Pick out each line in the material below that contains the word "Which", and copy those lines in full.

-------- SUPPLIED DATA

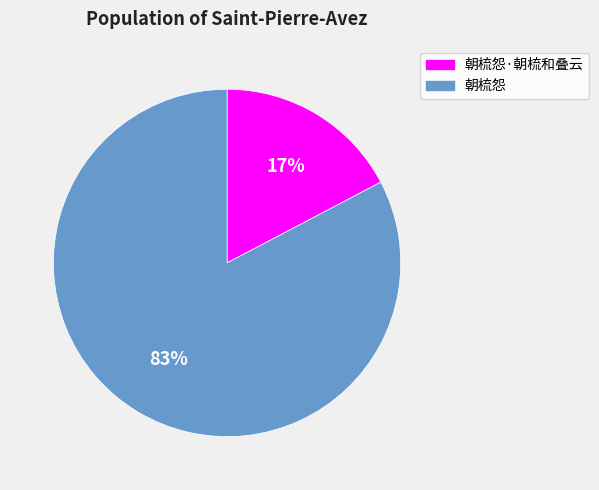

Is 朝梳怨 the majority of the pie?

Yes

----------------
-------- SUPPLIED DATA

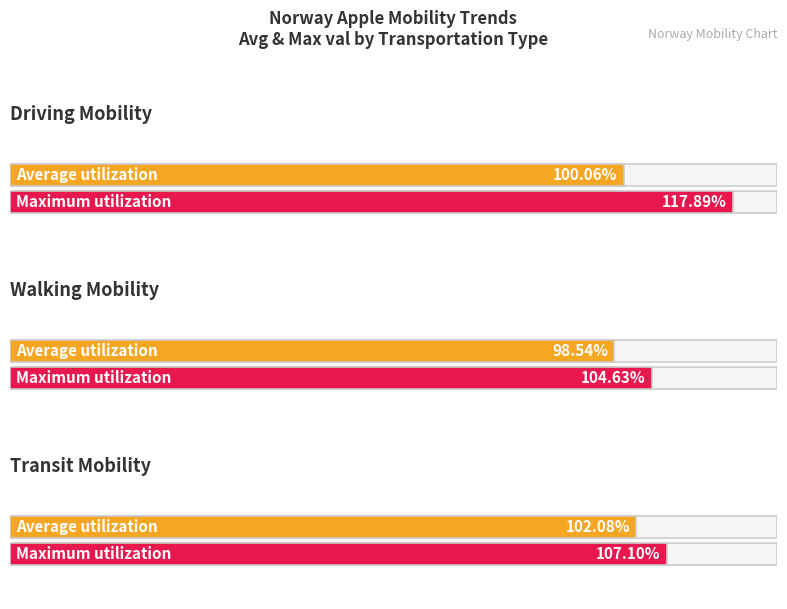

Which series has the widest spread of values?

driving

----------------
-------- SUPPLIED DATA

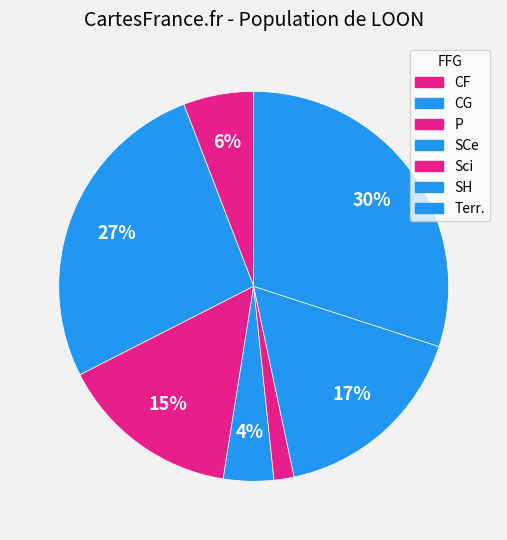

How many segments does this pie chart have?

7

----------------

§ **SOLUTION TO THIS EXERCISE**
Which series has the widest spread of values?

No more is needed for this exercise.